In an act of desperation, I decided to buy in some nucs with extensions. Now I am not saying that there is anything wrong with buying nucs from a reputable source. And I used a reputable source. But I failed to factor in that I had been selecting my bees for years and that they were mostly good tempered, productive, prolific colonies that I knew and (mostly!) loved. Unfortunately, I didn’t know the bees that I brought in and found that they weren’t exactly friendly and seemed to only produce bees. The new colonies got bigger and bigger but there was no honey to harvest, and their temperament got worse. In the end a passer-by was stung and I had to remove them. I should have simply taken my best colony and split it into six as advised by other beekeepers.
Lesson four: increase stocks by using your own well-tempered bees or bees whose traits are known to you.
All was not lost, I managed to make up some nucs from my best colonies. But I learned the hard way that I was not going to achieve an increase without an organised queen rearing programme to support it. One for 2017 – watch this space!
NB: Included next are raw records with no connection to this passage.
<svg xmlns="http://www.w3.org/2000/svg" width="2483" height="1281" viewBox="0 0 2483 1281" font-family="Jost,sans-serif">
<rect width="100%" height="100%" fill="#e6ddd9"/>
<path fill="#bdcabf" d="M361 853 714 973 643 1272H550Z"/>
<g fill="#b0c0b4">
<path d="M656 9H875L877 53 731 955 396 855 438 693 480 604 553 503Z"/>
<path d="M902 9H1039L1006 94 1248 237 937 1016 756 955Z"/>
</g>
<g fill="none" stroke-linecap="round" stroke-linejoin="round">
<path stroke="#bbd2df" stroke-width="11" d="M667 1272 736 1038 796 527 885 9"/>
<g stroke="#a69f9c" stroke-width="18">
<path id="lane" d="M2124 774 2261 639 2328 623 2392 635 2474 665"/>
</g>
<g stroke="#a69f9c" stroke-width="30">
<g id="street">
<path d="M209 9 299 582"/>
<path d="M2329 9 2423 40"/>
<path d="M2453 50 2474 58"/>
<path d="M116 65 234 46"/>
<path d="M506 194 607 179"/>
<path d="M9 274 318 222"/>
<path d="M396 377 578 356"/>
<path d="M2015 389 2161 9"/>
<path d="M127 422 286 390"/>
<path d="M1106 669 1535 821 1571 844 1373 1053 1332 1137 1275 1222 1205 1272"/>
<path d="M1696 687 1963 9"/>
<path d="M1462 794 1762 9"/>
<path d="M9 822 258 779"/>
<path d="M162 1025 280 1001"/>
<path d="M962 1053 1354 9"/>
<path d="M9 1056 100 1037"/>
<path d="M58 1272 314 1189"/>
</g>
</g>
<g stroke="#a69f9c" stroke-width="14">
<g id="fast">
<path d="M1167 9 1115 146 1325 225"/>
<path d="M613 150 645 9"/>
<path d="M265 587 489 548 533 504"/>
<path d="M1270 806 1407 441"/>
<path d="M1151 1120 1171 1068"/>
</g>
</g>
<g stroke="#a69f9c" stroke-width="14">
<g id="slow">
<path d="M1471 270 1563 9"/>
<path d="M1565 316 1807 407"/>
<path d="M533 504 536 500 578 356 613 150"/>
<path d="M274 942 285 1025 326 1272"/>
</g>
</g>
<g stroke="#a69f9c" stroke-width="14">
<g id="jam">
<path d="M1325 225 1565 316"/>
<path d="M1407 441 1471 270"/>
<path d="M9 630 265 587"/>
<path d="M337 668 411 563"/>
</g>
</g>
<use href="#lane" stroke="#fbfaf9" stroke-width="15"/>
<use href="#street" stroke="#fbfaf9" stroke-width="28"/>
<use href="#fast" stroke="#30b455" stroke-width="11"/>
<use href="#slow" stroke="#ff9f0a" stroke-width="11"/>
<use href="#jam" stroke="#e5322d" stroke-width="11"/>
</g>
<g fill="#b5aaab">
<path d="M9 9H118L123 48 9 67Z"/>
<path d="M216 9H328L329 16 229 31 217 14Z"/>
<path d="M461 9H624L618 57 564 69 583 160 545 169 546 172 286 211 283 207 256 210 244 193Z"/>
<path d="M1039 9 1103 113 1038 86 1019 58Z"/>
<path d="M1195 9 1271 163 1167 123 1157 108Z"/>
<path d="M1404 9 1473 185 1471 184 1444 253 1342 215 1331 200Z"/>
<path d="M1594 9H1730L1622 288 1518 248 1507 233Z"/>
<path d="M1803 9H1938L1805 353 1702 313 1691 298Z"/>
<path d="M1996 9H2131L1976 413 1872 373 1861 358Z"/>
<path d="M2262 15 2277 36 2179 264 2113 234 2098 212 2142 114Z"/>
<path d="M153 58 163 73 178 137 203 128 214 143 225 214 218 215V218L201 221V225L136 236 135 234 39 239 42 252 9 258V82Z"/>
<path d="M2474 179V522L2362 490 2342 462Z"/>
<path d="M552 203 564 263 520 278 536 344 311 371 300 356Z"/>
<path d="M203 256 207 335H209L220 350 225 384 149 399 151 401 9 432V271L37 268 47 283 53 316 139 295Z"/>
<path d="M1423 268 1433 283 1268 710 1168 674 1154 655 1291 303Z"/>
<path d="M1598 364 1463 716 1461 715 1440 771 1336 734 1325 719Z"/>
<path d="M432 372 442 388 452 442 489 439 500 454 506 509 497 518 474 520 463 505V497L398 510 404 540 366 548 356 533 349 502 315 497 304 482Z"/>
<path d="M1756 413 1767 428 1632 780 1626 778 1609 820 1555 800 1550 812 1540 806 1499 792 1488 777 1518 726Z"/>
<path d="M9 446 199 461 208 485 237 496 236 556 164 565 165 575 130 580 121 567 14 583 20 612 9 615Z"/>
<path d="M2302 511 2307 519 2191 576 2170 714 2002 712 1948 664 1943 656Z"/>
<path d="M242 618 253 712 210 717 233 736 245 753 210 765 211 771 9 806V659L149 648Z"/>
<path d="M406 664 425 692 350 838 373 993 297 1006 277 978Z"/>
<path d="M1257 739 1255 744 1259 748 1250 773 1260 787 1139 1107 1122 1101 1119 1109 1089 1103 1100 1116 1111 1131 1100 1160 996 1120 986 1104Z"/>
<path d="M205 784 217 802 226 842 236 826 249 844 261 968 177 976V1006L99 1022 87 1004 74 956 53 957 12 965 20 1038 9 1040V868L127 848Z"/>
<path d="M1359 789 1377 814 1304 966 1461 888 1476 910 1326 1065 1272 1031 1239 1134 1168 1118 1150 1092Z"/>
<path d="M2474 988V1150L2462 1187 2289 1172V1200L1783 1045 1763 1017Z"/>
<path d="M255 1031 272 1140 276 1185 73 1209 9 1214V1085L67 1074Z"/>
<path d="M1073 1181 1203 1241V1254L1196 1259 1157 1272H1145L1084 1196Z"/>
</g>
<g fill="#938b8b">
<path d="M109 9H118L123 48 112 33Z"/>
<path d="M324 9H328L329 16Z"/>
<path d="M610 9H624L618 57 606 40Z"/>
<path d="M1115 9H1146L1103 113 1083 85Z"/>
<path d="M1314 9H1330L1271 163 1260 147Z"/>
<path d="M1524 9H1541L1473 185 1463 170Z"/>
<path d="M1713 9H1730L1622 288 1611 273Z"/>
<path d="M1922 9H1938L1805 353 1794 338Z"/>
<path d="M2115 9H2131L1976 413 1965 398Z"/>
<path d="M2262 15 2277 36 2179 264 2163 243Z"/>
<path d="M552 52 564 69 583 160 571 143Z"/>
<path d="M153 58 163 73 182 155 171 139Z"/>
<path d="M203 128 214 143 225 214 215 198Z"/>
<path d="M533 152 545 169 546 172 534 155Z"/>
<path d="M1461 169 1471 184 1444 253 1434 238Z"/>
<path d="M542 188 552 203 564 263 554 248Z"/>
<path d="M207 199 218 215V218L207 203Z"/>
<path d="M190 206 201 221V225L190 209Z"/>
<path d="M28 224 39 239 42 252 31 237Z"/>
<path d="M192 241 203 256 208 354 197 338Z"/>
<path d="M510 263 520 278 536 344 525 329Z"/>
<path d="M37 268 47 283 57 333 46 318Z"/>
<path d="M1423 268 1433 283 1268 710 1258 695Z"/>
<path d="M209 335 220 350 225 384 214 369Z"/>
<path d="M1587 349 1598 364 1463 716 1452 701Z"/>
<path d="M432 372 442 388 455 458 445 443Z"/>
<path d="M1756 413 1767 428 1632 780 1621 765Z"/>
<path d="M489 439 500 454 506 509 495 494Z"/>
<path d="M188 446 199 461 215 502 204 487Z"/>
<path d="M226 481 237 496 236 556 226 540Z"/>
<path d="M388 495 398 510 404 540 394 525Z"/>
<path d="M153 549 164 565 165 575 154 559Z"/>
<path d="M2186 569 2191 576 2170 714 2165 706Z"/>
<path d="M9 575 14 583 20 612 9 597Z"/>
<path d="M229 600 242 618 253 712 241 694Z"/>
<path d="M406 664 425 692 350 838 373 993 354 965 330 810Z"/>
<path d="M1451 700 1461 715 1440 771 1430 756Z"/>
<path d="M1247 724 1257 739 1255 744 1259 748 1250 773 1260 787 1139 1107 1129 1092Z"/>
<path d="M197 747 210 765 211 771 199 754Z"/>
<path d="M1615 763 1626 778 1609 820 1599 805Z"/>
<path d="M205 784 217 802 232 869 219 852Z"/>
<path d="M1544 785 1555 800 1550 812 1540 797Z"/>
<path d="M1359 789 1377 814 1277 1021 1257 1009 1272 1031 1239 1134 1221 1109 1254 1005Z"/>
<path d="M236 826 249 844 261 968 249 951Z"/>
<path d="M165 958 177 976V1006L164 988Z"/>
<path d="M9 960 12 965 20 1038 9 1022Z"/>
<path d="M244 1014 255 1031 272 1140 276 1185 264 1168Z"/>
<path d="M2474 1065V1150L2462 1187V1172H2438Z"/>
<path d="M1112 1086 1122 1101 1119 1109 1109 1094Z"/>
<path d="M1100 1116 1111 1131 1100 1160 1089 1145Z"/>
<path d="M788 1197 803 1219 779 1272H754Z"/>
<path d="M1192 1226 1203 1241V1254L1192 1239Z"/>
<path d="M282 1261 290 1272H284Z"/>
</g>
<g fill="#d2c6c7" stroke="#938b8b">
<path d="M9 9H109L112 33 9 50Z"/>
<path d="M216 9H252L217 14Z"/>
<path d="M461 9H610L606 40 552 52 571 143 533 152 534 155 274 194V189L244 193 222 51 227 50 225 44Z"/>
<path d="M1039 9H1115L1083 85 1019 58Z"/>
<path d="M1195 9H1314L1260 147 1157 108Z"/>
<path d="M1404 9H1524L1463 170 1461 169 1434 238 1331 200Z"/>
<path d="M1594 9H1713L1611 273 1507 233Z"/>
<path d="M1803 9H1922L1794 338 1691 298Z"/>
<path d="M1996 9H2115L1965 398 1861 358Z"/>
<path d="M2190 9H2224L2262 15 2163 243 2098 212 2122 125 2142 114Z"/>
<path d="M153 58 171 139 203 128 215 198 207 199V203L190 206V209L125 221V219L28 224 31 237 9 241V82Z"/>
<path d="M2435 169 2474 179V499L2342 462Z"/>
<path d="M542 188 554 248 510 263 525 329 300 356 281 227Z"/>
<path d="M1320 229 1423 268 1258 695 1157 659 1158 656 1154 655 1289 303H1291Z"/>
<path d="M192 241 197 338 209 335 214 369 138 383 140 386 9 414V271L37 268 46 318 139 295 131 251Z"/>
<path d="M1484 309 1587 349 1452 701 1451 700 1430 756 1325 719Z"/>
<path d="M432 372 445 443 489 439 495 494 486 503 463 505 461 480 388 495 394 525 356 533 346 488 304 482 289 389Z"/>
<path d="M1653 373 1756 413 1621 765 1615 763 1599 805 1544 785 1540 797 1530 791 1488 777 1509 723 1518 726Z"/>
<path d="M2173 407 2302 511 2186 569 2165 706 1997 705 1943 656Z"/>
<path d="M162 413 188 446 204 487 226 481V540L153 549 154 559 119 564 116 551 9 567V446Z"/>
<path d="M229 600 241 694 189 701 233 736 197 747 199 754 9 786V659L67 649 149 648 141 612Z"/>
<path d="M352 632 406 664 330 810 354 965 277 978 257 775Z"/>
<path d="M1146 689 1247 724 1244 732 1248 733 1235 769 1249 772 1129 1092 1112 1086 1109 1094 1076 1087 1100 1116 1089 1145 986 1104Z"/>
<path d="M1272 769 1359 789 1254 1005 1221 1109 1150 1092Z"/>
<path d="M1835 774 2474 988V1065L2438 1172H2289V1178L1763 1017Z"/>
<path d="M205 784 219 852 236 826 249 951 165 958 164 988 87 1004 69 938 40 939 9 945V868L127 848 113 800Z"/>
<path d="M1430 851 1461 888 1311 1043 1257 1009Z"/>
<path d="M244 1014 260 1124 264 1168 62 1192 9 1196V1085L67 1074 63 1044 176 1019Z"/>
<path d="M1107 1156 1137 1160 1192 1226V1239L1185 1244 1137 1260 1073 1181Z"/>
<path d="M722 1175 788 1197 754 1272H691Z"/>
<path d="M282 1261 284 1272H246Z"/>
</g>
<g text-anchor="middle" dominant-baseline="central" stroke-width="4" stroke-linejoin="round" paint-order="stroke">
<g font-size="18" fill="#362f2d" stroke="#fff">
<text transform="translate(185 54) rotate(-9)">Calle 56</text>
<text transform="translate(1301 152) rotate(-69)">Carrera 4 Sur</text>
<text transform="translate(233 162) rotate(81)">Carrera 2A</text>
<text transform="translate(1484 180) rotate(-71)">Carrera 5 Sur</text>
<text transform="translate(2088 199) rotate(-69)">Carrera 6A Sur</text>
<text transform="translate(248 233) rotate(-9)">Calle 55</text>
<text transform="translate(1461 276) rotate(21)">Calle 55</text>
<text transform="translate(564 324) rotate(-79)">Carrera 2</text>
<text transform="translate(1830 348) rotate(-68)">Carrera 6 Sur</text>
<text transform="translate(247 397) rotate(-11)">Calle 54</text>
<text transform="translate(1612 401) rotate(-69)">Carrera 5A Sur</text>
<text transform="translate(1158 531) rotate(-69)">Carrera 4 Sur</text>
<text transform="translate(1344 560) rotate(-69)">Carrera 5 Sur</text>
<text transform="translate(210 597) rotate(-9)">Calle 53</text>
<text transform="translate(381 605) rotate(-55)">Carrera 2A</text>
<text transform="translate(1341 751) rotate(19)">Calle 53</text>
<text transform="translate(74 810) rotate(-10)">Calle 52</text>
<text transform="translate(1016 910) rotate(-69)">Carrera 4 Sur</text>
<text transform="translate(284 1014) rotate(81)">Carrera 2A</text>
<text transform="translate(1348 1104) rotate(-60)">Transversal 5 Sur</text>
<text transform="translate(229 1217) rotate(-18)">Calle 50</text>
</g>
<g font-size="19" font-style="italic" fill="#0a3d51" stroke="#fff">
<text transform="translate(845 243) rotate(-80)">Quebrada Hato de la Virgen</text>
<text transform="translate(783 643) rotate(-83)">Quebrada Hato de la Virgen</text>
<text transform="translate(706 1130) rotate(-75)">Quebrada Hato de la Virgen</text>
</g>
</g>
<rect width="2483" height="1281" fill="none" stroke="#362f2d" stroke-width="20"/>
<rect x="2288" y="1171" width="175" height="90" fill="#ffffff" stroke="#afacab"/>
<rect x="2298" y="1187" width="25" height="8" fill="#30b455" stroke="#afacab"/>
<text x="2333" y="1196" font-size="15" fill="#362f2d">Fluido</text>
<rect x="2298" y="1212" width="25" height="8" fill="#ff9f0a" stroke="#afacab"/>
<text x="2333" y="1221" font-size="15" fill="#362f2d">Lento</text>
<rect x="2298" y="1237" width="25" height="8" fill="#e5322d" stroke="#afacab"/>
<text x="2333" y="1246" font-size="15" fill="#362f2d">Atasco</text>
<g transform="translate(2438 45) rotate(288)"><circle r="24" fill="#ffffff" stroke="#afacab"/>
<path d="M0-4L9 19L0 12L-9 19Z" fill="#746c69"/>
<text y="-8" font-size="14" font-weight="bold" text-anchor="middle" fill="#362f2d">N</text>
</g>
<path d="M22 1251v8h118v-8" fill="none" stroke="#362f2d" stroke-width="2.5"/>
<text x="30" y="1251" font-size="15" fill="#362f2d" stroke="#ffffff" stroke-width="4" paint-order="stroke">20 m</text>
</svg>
The main flow when it began wasn’t as strong as the previous year because local forage was affected by the long wet spring. However I did harvest almost as much honey as the previous year so at least that was something.
Varroa populations were high at the end of summer. I often do shook swarms in spring to help manage varroa but I couldn’t in 2016 as the weather was so rubbish and not ideal for drawing new comb. In September I treated some colonies with Apiguard and some with MAQS (depending on the nature of the colony – small ones that needed a lot of feeding got MAQS). In recent years I have been finding that varroa can then build up again going into December. I treated all colonies with Apibioxil trickle method (in 1:1 syrup) in late December. In 2017 I’ll use the vaporisation method as it has been found to have higher efficacy.
2016 had one final lesson for me in the form of robbing: it was unbelievable and on a frenzied scale that I’d not seen before. I had to put in some serious detective work to find out who the robbing bees were. Late one night I closed up all my hives and came back to my apiary the next morning to find it full of bees trying to rob the closed hives. So the robbers must have been someone else’s bees, from another apiary! I learned how to make robbing screens which helped a lot and everything calmed down, although damage had been done to a few smaller colonies.
Lesson five: prevent robbing before it happens – fit robbing screens before autumn feeding and carefully following guidelines around feeding e.g. feed all colonies at the same time, feed at night, don’t spill syrup etc.!
In the end I came out of 2016 with 10 strong colonies and four large nucs. While 2016 didn’t go according to plan, I learned a lot and became much more confident in handling and clipping queens.
And while it wasn’t the easiest of beekeeping years, I still enjoyed those magical moments when you are working with the bees and you think “How amazing are these creatures, and how lucky am I to be working with them.”
I hope your bees are overwintering well and that the season to come will be a good one for us all.